Ashleigh chews her lip, then brightens. ‘Alexa! We were pissing about with her, asking stupid questions.’ She gets out her phone and opens an app, tapping deftly across the screen before pressing play. ‘See? Eleven fifty-two.’

The recording plays. Alexa, why is water wet?

Ashleigh laughs. ‘I was so fucked.’ She presses the next recording, and Jonty Charlton’s voice rings out. Alexa, what’s Welsh for shove a leek up your— Ashleigh stops the recording. ‘He was even more fucked.’ She frowns at the memory. ‘Two grams of coke gone, just like that. I’ll have to get Caleb on the—’ She wrinkles her nose. ‘Forget I said that.’

Caleb Northcote is Ashleigh’s dealer? Leo looks towards Clemmie’s lodge and pictures Caleb, chucking stones by the lakeside this morning. Leo had felt sorry for him; he truly believed the lad wanted to go straight.

Is anyone at The Shore who they appear to be?

TWENTY-FOUR

CHRISTMAS EVE | BLYTHE

As it’s Christmas Eve, Blythe has let Woody and Hester stay up late to eat with the grown-ups. They’ve been delightful, but it’s long past bedtime and Blythe senses Yasmin and Rhys are not entirely charmed by the youngest members of the Charlton family. Apparently it’s perfectly acceptable for Felicia and Tabby to be glued to their phones during what was (even if Blythe says so herself) a truly superb meal, but Hester’s rendition of ‘Jingle Bells’ is intolerable.

‘If you don’t go to sleep,’ Yasmin says, ‘Father Christmas won’t come.’

‘Aka fuck off,’ Rhys says, under his breath, to Jonty, who roars with laughter.

‘I’ll say!’

Blythe glares at her husband. She used to think Jonty was an excellent father: he plays with the children, takes them to the pantomime and to the zoo, and has even been known to do the nursery run, where he is fawned over by the coven of mothers. At home, they have a live-in nanny, who also accompanies them to their house in the Cotswolds and on holiday to Tuscany.

It has become very apparent to Blythe that Jonty is only an excellent father on his terms. Here at The Shore, where the configuration of rooms doesn’t allow for a nanny (there’s no second sitting room – where would she go in the evenings?), Jonty has been distinctly reluctant.

‘The Shore needs a crèche,’ he said, in the summer. They’d been there for three days. ‘I’ll tell Rhys to factor it into the budget.’

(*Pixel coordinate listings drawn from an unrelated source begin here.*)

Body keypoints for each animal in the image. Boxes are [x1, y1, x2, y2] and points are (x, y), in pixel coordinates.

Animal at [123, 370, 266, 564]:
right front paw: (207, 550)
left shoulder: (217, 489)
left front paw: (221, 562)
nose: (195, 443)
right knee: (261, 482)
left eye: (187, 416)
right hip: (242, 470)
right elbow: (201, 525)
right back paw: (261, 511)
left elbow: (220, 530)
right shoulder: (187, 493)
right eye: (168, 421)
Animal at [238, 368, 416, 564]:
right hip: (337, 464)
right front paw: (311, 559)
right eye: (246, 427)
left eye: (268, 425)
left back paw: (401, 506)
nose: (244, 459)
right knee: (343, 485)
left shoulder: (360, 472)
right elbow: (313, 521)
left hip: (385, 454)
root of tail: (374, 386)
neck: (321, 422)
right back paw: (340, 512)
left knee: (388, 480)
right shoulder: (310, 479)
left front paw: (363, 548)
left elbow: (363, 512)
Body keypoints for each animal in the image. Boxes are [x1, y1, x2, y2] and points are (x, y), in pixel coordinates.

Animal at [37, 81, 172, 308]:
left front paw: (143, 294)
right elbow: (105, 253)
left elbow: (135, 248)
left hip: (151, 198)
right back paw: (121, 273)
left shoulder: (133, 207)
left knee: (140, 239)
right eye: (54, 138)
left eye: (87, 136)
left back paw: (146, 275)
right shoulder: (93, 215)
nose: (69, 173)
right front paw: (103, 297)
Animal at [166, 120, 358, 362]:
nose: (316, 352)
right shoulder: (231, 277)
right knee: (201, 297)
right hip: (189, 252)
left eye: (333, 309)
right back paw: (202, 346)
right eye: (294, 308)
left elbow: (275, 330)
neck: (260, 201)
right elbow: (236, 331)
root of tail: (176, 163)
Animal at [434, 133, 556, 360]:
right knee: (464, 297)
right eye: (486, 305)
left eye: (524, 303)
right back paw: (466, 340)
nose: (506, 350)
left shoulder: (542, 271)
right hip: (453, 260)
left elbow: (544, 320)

There is, in fact, only one element of parenting in which Jonty excels himself. Blythe supposes she should be grateful for small mercies.

‘Jonty, darling,’ she says now, ‘could you put the children down? You’re so much better at it than I am.’

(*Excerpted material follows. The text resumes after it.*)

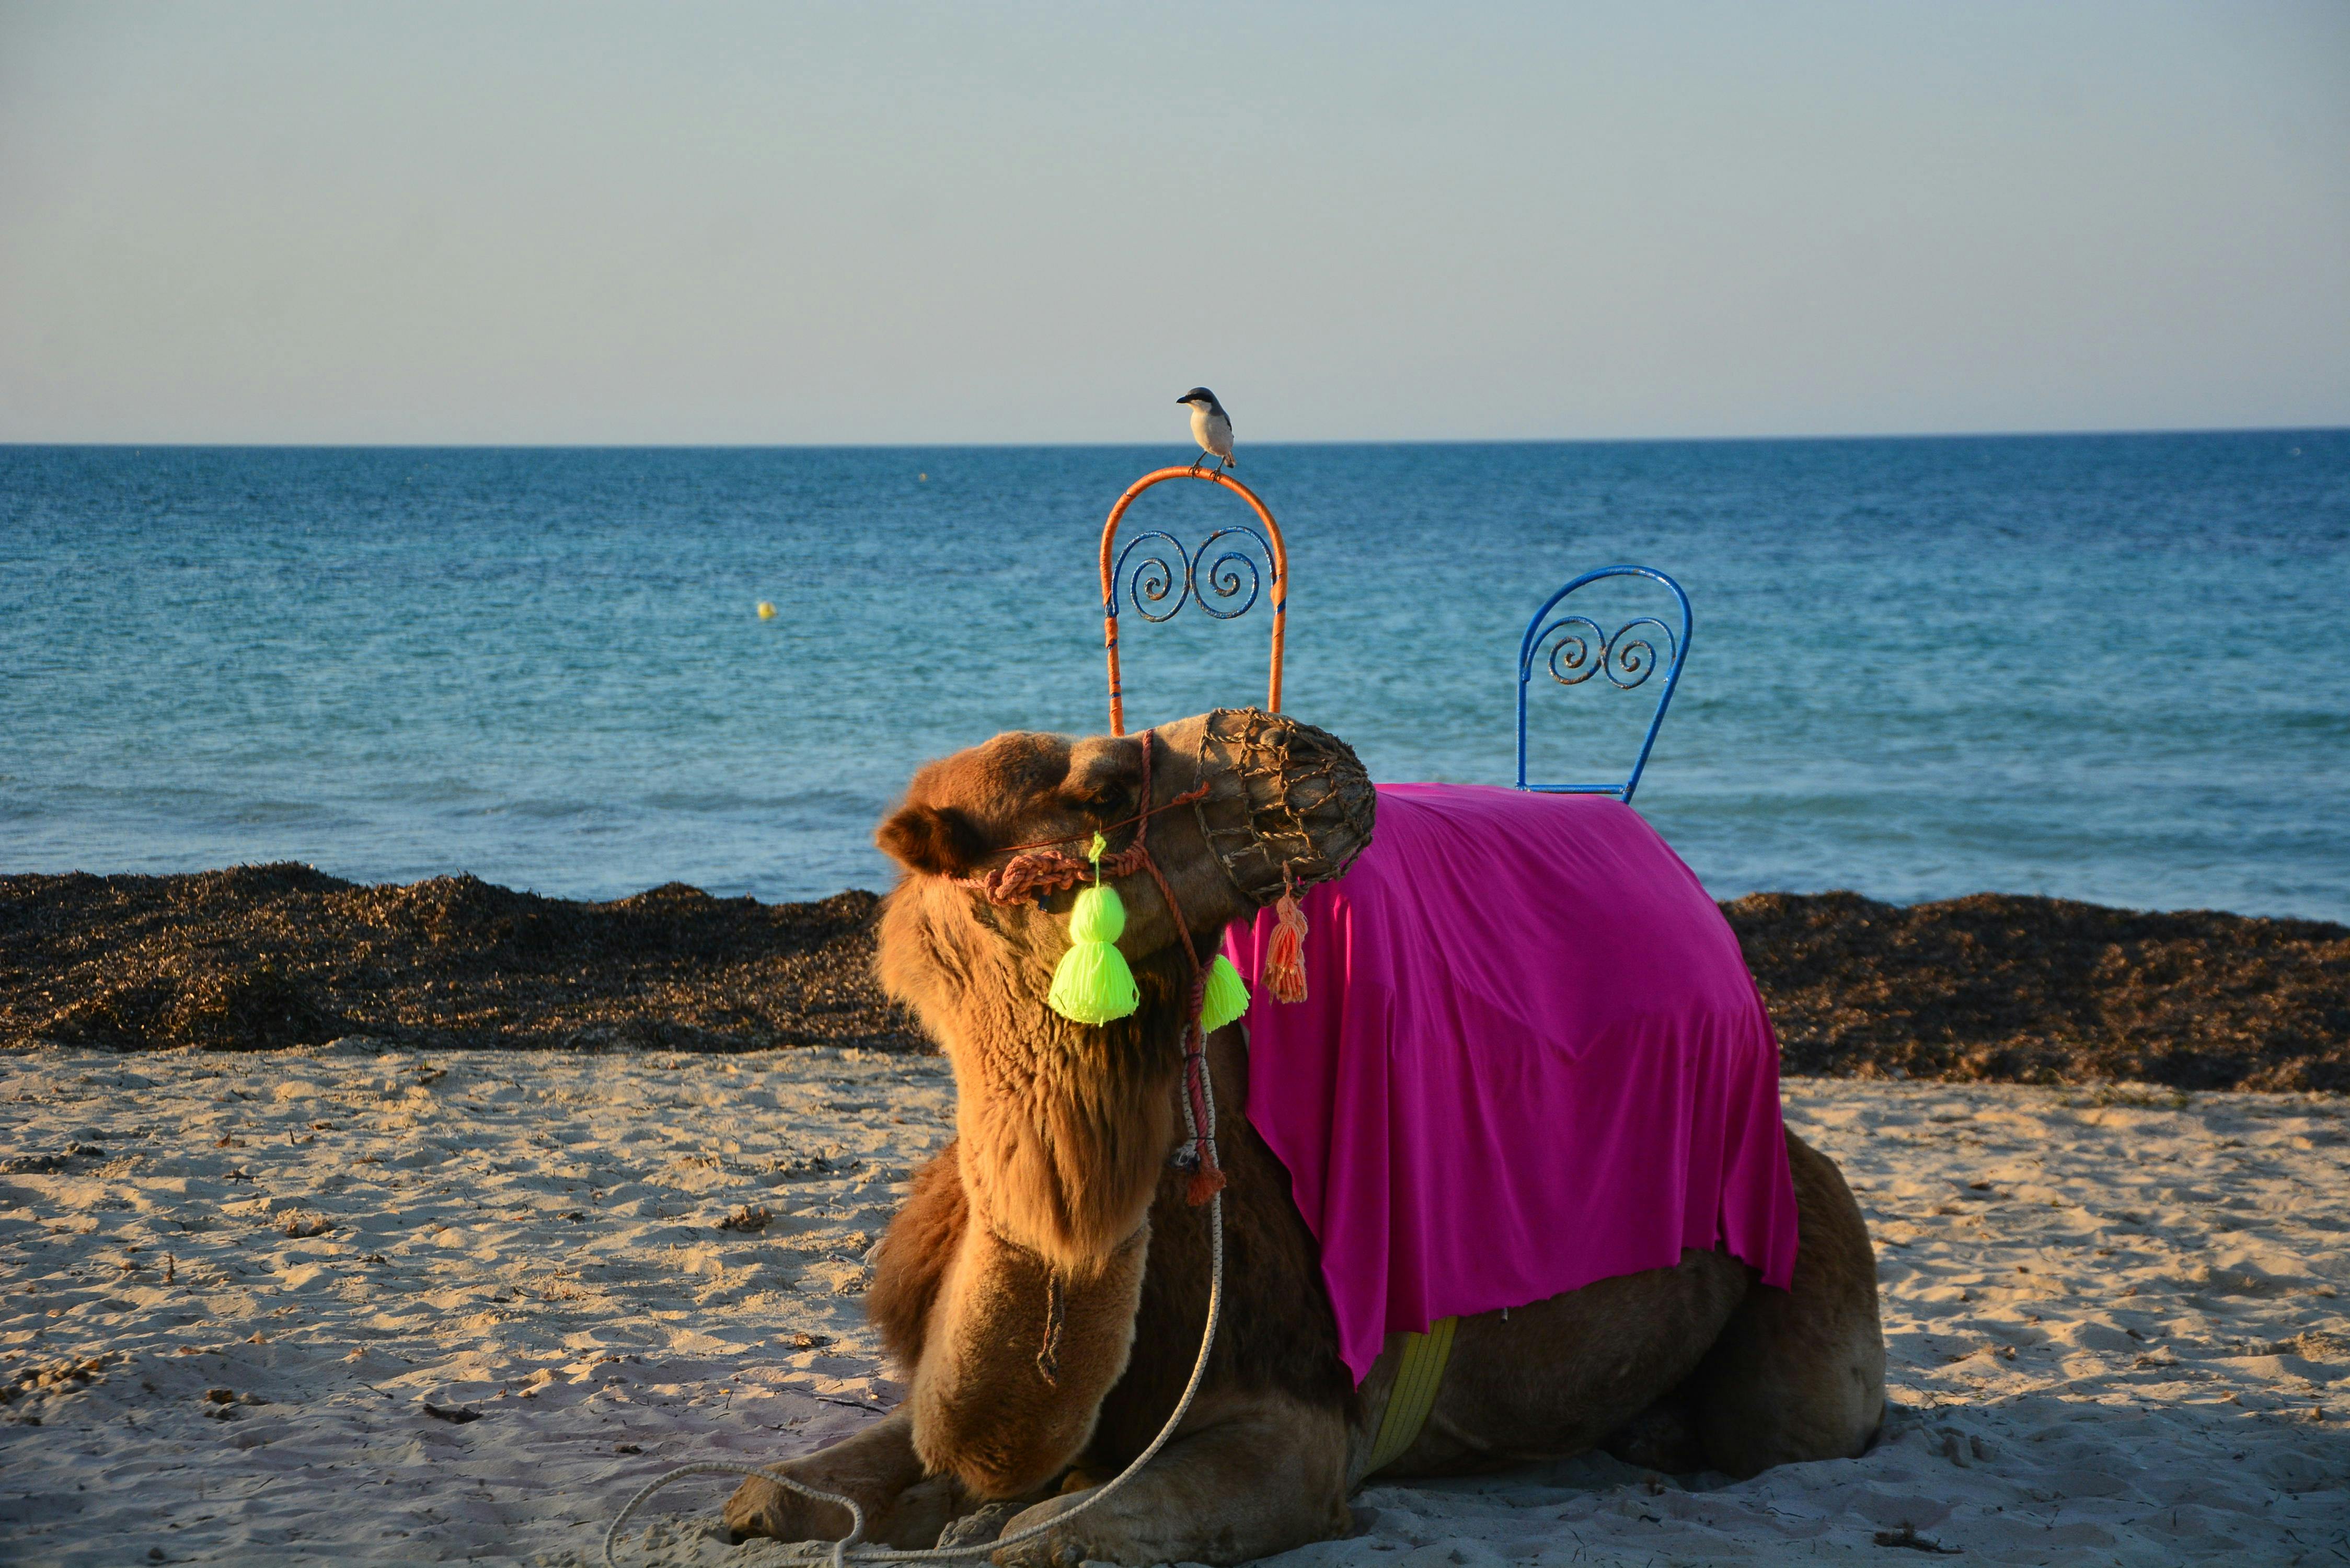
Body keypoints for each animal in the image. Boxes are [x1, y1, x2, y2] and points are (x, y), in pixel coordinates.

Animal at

‘But we’re not tired!’ Woody sprints circles around the dining table, and Hester hares after him, tripping on the rug and face-planting the floor. She lets out an air-raid-siren scream.

Jonty gets up. ‘Come on, you horrors.’

Bedtime has become Jonty’s domain. Woody and Hester, who have always been a nightmare to settle, now go meekly up to bed with a cup of warm milk and a story, and are asleep in ten minutes. Blythe has tried to emulate the same routine, but she lacks Jonty’s magic touch.